Extracted records:
Segment Open
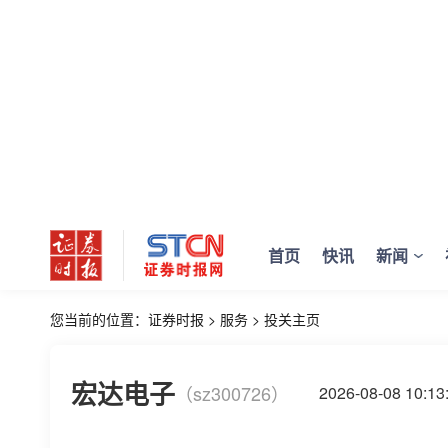
首页
快讯
新闻
您当前的位置：
证券时报
>
服务
>
投关主页
宏达电子
（sz300726）
2026-08-08 10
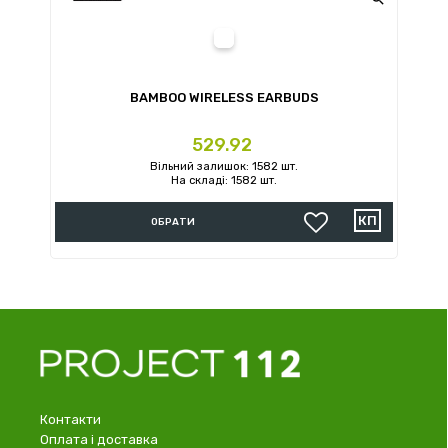
BAMBOO WIRELESS EARBUDS
Ціна
529.92
Вільний залишок: 1582 шт.
На складі: 1582 шт.
ОБРАТИ
Контакти
Оплата і доставка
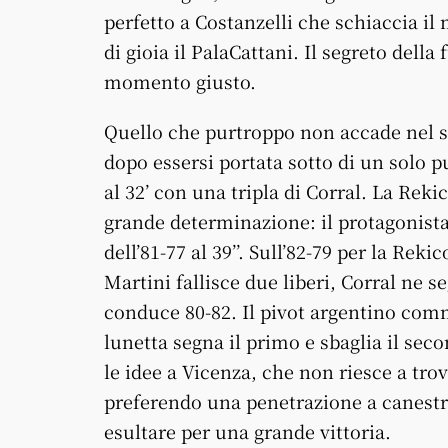
perfetto a Costanzelli che schiaccia i
di gioia il PalaCattani. Il segreto della 
momento giusto.
Quello che purtroppo non accade nel 
dopo essersi portata sotto di un solo 
al 32’ con una tripla di Corral. La Rek
grande determinazione: il protagonista
dell’81-77 al 39’’. Sull’82-79 per la Rek
Martini fallisce due liberi, Corral ne s
conduce 80-82. Il pivot argentino comm
lunetta segna il primo e sbaglia il seco
le idee a Vicenza, che non riesce a trov
preferendo una penetrazione a canestro
esultare per una grande vittoria.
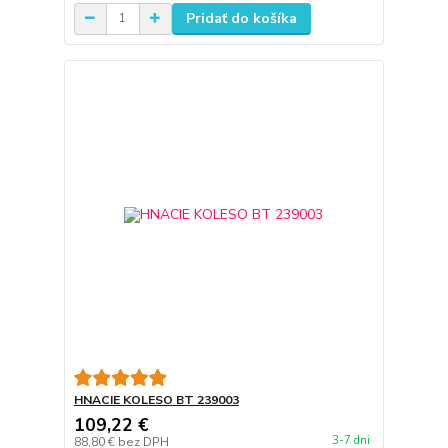
Pridať do košíka
HNACIE KOLESO BT 239003
109,22 €
3-7 dni
88,80 €
bez DPH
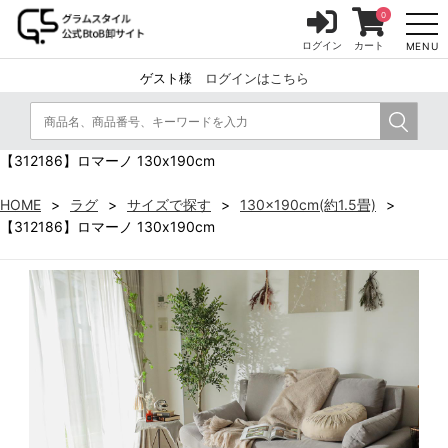
0
ログイン
カート
MENU
ゲスト様
ログインはこちら
【312186】ロマーノ 130x190cm
HOME
ラグ
サイズで探す
130x190cm(約1.5畳)
【312186】ロマーノ 130x190cm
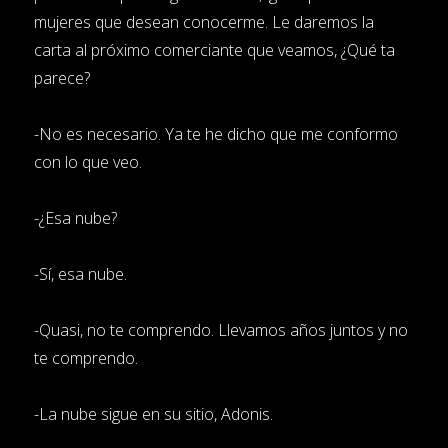
mujeres que desean conocerme. Le daremos la
carta al próximo comerciante que veamos, ¿Qué ta
parece?
-No es necesario. Ya te he dicho que me conformo
con lo que veo.
-¿Esa nube?
-Sí, esa nube.
-Quasi, no te comprendo. Llevamos años juntos y no
te comprendo.
-La nube sigue en su sitio, Adonis.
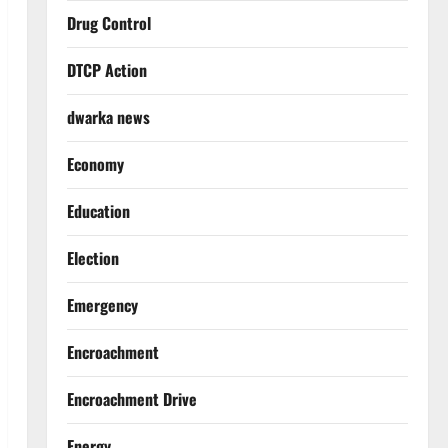
Drug Control
DTCP Action
dwarka news
Economy
Education
Election
Emergency
Encroachment
Encroachment Drive
Energy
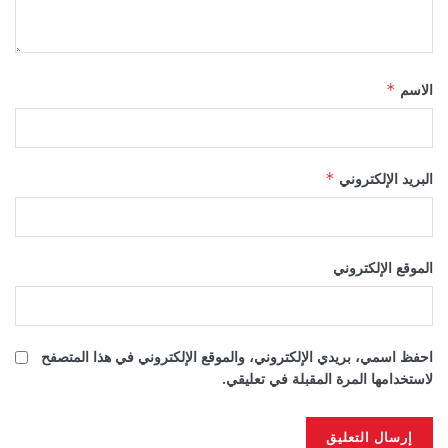
الاسم
*
البريد الإلكتروني
*
الموقع الإلكتروني
احفظ اسمي، بريدي الإلكتروني، والموقع الإلكتروني في هذا المتصفح
لاستخدامها المرة المقبلة في تعليقي.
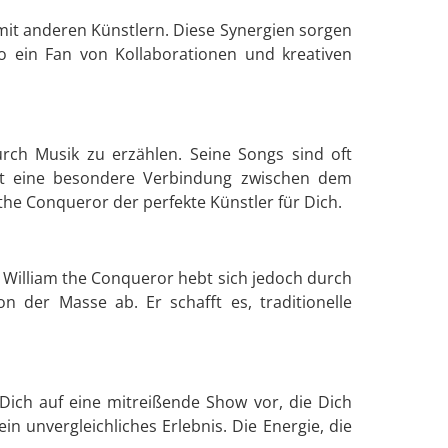
mit anderen Künstlern. Diese Synergien sorgen
 ein Fan von Kollaborationen und kreativen
rch Musik zu erzählen. Seine Songs sind oft
teht eine besondere Verbindung zwischen dem
the Conqueror der perfekte Künstler für Dich.
. William the Conqueror hebt sich jedoch durch
n der Masse ab. Er schafft es, traditionelle
Dich auf eine mitreißende Show vor, die Dich
n unvergleichliches Erlebnis. Die Energie, die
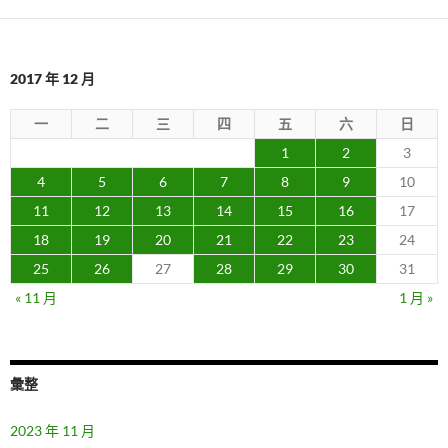
2017 年 12 月
一
二
三
四
五
六
日
1
2
3
4
5
6
7
8
9
10
11
12
13
14
15
16
17
18
19
20
21
22
23
24
25
26
27
28
29
30
31
« 11 月
1 月 »
彙整
2023 年 11 月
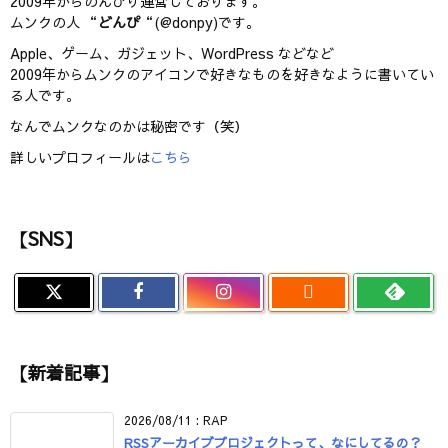
2009年からのんびり運営しております。
ムンクの人 “
どんぴ
“(@donpy)です。
Apple、ゲーム、ガジェット、WordPress などなど
2009年からムンクのアイコンで好きなものを好きなように書いてい
る人です。
なんでムンクなのかは秘密です（笑）
詳しいプロフィールは
こちら
【SNS】

【新着記事】
2026/08/11
:
RAP
RSSアーカイブプロジェクトって、なにしてるの？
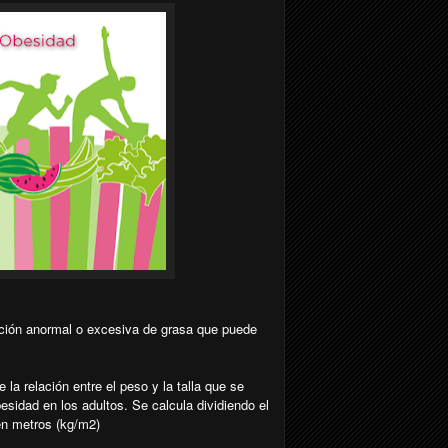
ción anormal o excesiva de grasa que puede
la relación entre el peso y la talla que se
besidad en los adultos. Se calcula dividiendo el
en metros (kg/m2)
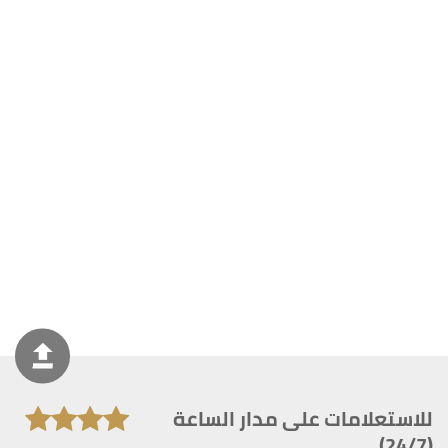
للاستعلامات على مدار الساعة
(24/7)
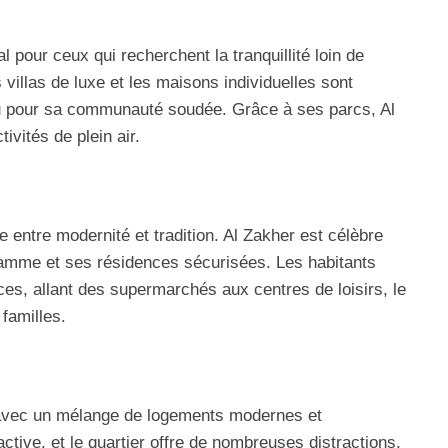
l pour ceux qui recherchent la tranquillité loin de
 villas de luxe et les maisons individuelles sont
nu pour sa communauté soudée. Grâce à ses parcs, Al
ivités de plein air.
te entre modernité et tradition. Al Zakher est célèbre
gamme et ses résidences sécurisées. Les habitants
ices, allant des supermarchés aux centres de loisirs, le
familles.
, avec un mélange de logements modernes et
ctive, et le quartier offre de nombreuses distractions,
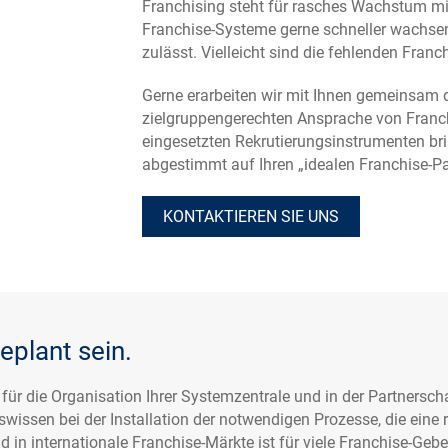
Franchising steht für rasches Wachstum mit
Franchise-Systeme gerne schneller wachsen
zulässt. Vielleicht sind die fehlenden Franc
Gerne erarbeiten wir mit Ihnen gemeinsam 
zielgruppengerechten Ansprache von Franch
eingesetzten Rekrutierungsinstrumenten brin
abgestimmt auf Ihren „idealen Franchise-Pa
KONTAKTIEREN SIE UNS
geplant sein.
r die Organisation Ihrer Systemzentrale und in der Partnersch
wissen bei der Installation der notwendigen Prozesse, die ein
 in internationale Franchise-Märkte ist für viele Franchise-Geber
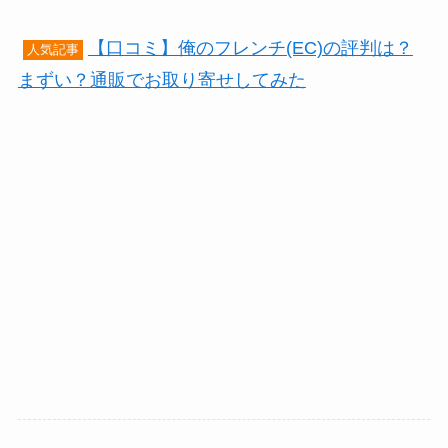
【口コミ】俺のフレンチ(EC)の評判は？
人気記事
まずい？通販でお取り寄せしてみた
Segment Closed
**Exercise:**
From the records above, copy only the lines running from the line containing "Quello che purtroppo non accade nel" to the line containing "-No es necesario.", both ends included. Leave the pictures out.

**Solved exercise:**
Quello che purtroppo non accade nel 
dopo essersi portata sotto di un solo 
al 32’ con una tripla di Corral. La Rek
grande determinazione: il protagonista
dell’81-77 al 39’’. Sull’82-79 per la Rek
Martini fallisce due liberi, Corral ne s
conduce 80-82. Il pivot argentino comm
lunetta segna il primo e sbaglia il seco
le idee a Vicenza, che non riesce a trov
preferendo una penetrazione a canestro
esultare per una grande vittoria.
Pridať do košíka
HNACIE KOLESO BT 239003
109,22 €
3-7 dni
88,80 €
bez DPH
0
ログイン
カート
MENU
ゲスト様
ログインはこちら
【312186】ロマーノ 130x190cm
HOME
ラグ
サイズで探す
130x190cm(約1.5畳)
【312186】ロマーノ 130x190cm
mujeres que desean conocerme. Le daremos la
carta al próximo comerciante que veamos, ¿Qué ta
parece?
-No es necesario. Ya te he dicho que me conformo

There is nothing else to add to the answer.